Sophia’s Story

On December 2, 2008, we had the pleasure of meeting the most beautiful girl in the whole world – Sophia Jay. She was healthy and perfect, with ten fingers and ten toes. We thought nothing of the routine blood tests that the nurse wheeled her away to take. This perfect little person was the epitome of a healthy baby; we never suspected we had anything to worry about.

We brought Sophia home two days later with our biggest concern being the drive home in the snow. We got settled and let it sink in that we were now responsible for someone else’s well being besides our own. How were we going to know how to feed her, change her, burp her … get her in and out of the car … manipulate her stroller? This was all complicated stuff for first time parents!

A day after we got home, Sophia was becoming increasingly irritable. We walked with her as she cried and cried, joking that this was what having a baby was all about. During this time, we received a call from our pediatrician’s office. The doctor on the other end, whom we had never met, awkwardly told us that they received a call from the newborn screening board and that something may be wrong with our perfect child. It was something that he had only seen “once in 40 years” and could be life-threatening. However, they were going to analyze the test further and call back in the morning.

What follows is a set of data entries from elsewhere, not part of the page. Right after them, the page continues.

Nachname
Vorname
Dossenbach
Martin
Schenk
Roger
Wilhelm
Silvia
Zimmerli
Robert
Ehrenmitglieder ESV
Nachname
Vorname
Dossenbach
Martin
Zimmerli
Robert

After a long, sleepless night, we received another call that we needed to get to the hospital immediately for further blood work. No one could tell us anything, including the staff in the ER, upon arrival. After what seemed like an eternity, a metabolic physician arrived to explain what was happening. Our entire world fell in around us, as we learned that Sophia was born with a rare metabolic disorder called Argininosuccinic Aciduria (a urea cycle disorder) which affects 1 in 85,000 babies. Her little body is missing an enzyme which is crucial in the functioning of the urea cycle. Without this enzyme, she is unable to flush out the toxic by-product of protein metabolism – ammonia.

She was started on rescue medication late that night and responded as we all hoped she would. After a week of living in the ICU, we took our baby home – again. We set about learning how to care for her in a way we never expected – ordering special formulas, learning to administer medication, tracking protein grams consumed each day. We were followed weekly by our metabolic team in Boston. All of our normal “new parent” concerns took a backseat and we learned to cherish what is truly important in life – the health of our baby girl.

In 2013, Sophia was listed for a liver transplant at the recommendation of her physicians.  Her liver had become extremely enlarged and was compromising the function of her other organs.  A match was found and she received her new liver on November 16, 2013.  She has done extremely well so far and we pray that her body will continue to accept her new liver as time goes on.  She is now 15 years old and in 9th grade.

Every day, we thank God that Sophia was born in a state that screened for this extremely rare condition. Shortly after Sophia was born, screening for ASA became mandatory in every state, but at that time, it was optional. Saving even just one baby’s life makes it worthwhile in our eyes. Catching a problem in time can determine whether a child can go on to lead a healthy, productive life. Sophia was diagnosed before she fell into a coma or suffered major brain injury, but others are not as lucky.

We have faced many challenges together and there will be many more to come, but we will continue to deal with each as a family.  We are honored to be Sophia’s parents and to watch her grow into the loving, beautiful, confident person that she is becoming.


You never know how strong you are until being strong is the only choice you have.